A Short, Conceptual Guide

Running your ML workload with Kubetorch requires three short steps, all in Python:

Define the compute resources you want to use in Kubernetes, including autoscaling or distributed
Deploy your Python function or class to that compute as a Kubernetes service
Call that remote service in local Python, just as you would the original function or class

Standing up compute

A basic launch with GPUs and a container image might look something like this:

import kubetorch as kt
gpus = kt.Compute(
     gpus=1,
     cpus=4,
     memory="12Gi",
     image=kt.Image(image_id="nvcr.io/nvidia/pytorch:23.10-py3").pip_install(["transformers"]),
).distribute("pytorch", workers=4)

At a high level, the compute request includes the resources and dependencies to run your Python code. Resources typically include GPUs, CPUs, memory, disk, etc. In the example above, we're agnostic to GPU type, but you can also specify gpu_type if the GPU product discovery plugin is installed on your cluster.
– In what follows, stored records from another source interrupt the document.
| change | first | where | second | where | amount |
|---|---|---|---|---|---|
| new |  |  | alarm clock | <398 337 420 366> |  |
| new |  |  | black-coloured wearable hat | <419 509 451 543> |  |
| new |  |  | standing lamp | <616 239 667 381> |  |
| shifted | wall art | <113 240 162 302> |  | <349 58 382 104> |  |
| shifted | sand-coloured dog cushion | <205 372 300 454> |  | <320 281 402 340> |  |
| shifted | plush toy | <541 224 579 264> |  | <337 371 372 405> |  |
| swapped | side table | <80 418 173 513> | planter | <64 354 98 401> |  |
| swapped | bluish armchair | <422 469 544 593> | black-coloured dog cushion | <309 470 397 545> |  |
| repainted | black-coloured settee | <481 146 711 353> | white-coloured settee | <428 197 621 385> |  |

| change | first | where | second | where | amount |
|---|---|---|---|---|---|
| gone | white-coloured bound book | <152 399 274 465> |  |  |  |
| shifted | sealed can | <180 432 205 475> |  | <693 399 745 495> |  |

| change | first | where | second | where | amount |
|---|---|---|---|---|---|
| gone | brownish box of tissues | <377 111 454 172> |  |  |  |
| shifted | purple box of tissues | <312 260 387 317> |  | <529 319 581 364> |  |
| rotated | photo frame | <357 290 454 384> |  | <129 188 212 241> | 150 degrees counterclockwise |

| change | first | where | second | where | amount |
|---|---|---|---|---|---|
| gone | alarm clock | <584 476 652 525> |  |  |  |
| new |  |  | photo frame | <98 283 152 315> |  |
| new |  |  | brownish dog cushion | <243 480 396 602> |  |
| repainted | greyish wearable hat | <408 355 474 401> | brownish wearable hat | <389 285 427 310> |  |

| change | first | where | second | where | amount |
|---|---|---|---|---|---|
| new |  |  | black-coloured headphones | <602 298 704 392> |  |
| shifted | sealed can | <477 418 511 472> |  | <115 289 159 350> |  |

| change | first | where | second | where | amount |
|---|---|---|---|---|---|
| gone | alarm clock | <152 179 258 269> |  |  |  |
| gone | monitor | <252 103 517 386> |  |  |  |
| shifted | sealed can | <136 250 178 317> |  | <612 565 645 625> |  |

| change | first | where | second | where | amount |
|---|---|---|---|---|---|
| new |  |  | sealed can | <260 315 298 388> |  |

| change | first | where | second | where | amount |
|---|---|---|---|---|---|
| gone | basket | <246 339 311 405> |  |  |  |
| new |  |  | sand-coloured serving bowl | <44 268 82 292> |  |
Dependencies are generally specified as the image in which your application will run — a base image from your own Docker registry or a public image — and we let you lightly modify it for fast development without having to rebuild the image, such as by adding pip installs, setup commands, or environment variables.

The time to bring up compute can vary from a few seconds to a few minutes for a completely cold start. If there's compute available on the cluster which meets your resource requirements, start times can be as fast as loading your image. If not, the Kubernetes autoscaler will bring your compute online, adding a few minutes of latency on the first run. If you use a large image (e.g. PyTorch, Tensorflow, etc.), it might take a few minutes to pull on cold start, but Kubernetes does cache your images on nodes. Note that these initial wait times are a one-time cost until your service is torn down. Iteration will reuse the same compute and do not require reprovisioning.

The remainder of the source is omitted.